Data extracted from a collection
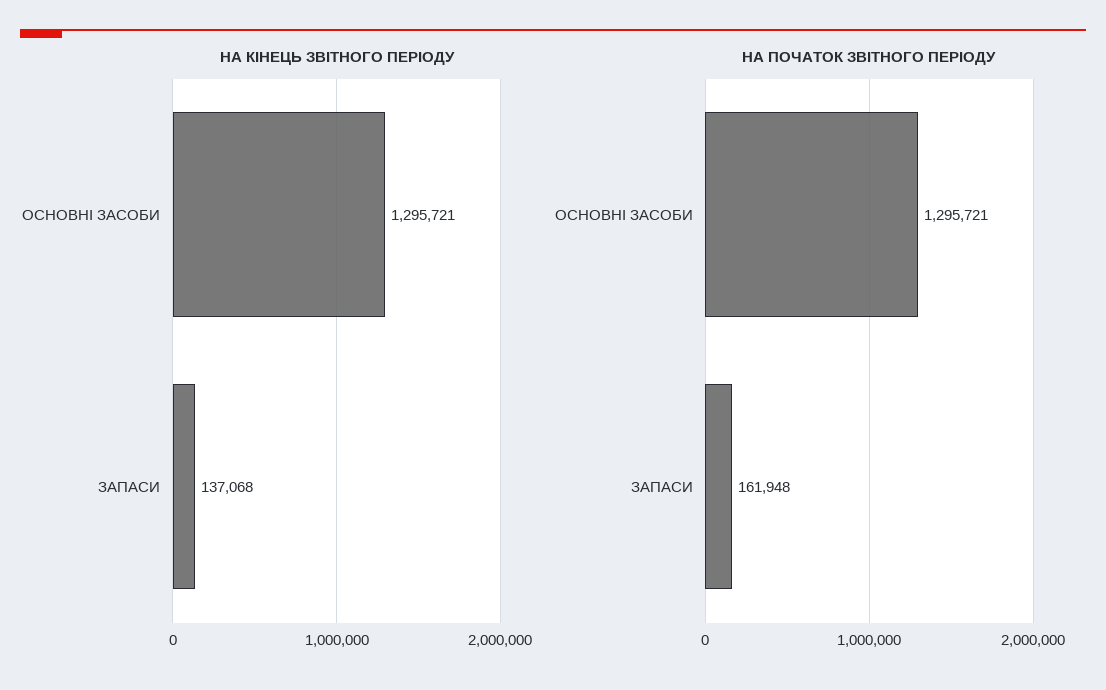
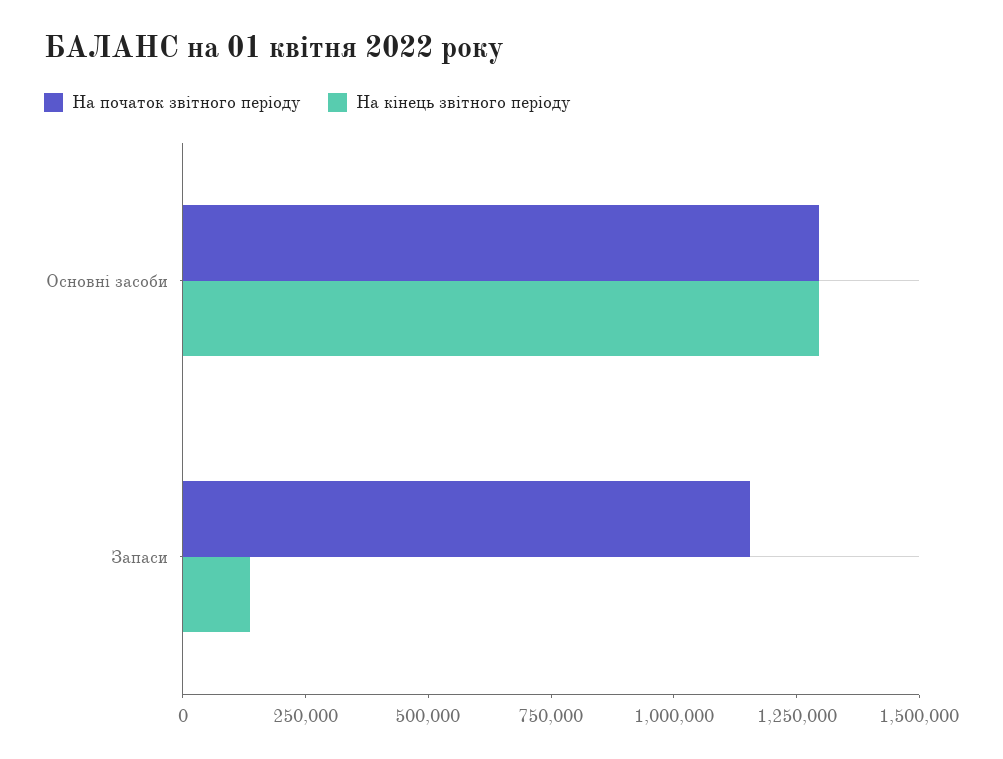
НА ПОЧАТОК ЗВІТНОГО ПЕРІОДУ, ЗАПАСИ: 161948 -> 1150000

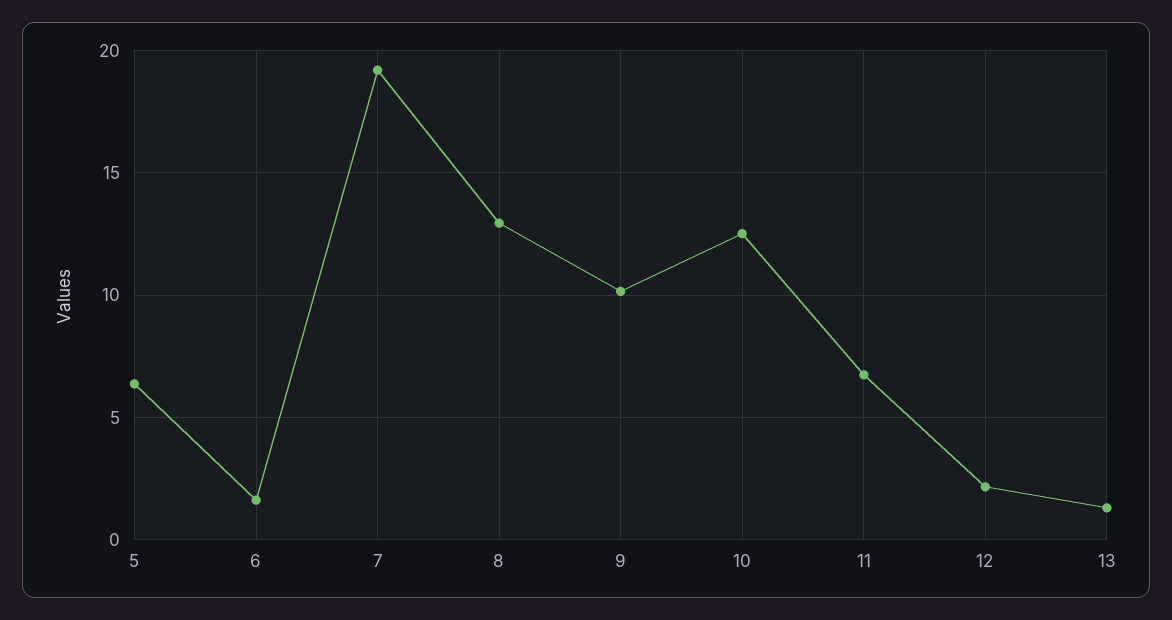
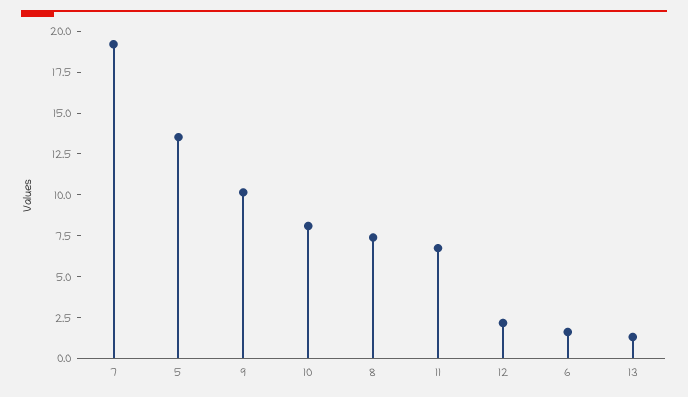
5: 6.5 -> 13.5
8: 13 -> 7.5
10: 12.5 -> 8

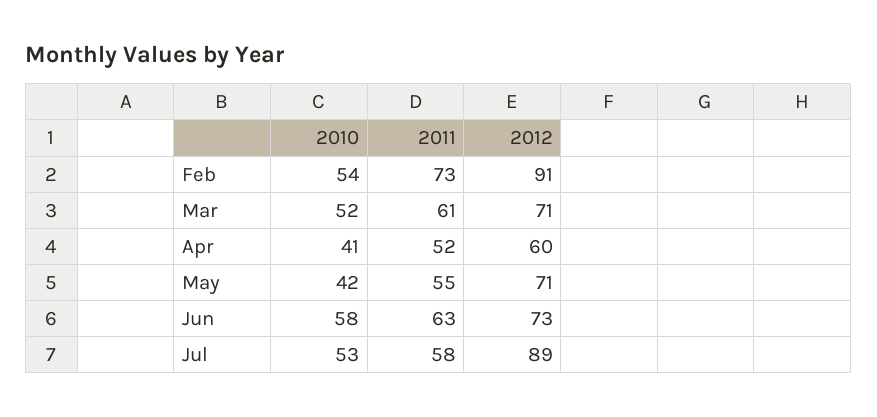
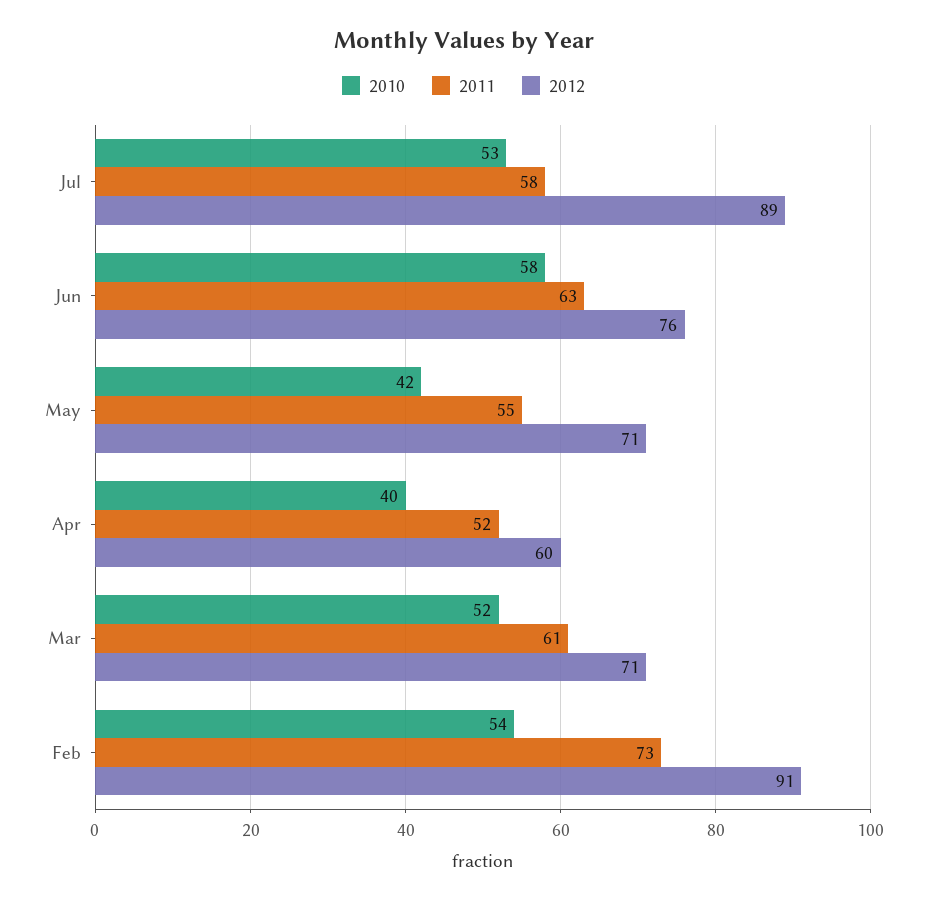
2010, Apr: 41 -> 40
2012, Jun: 73 -> 76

-- Task directions --
Leaving the pictures out, set down all of the data again exactly.

-- Worked solution --
НА ПОЧАТОК ЗВІТНОГО ПЕРІОДУ, ЗАПАСИ: 161948 -> 1150000

5: 6.5 -> 13.5
8: 13 -> 7.5
10: 12.5 -> 8

2010, Apr: 41 -> 40
2012, Jun: 73 -> 76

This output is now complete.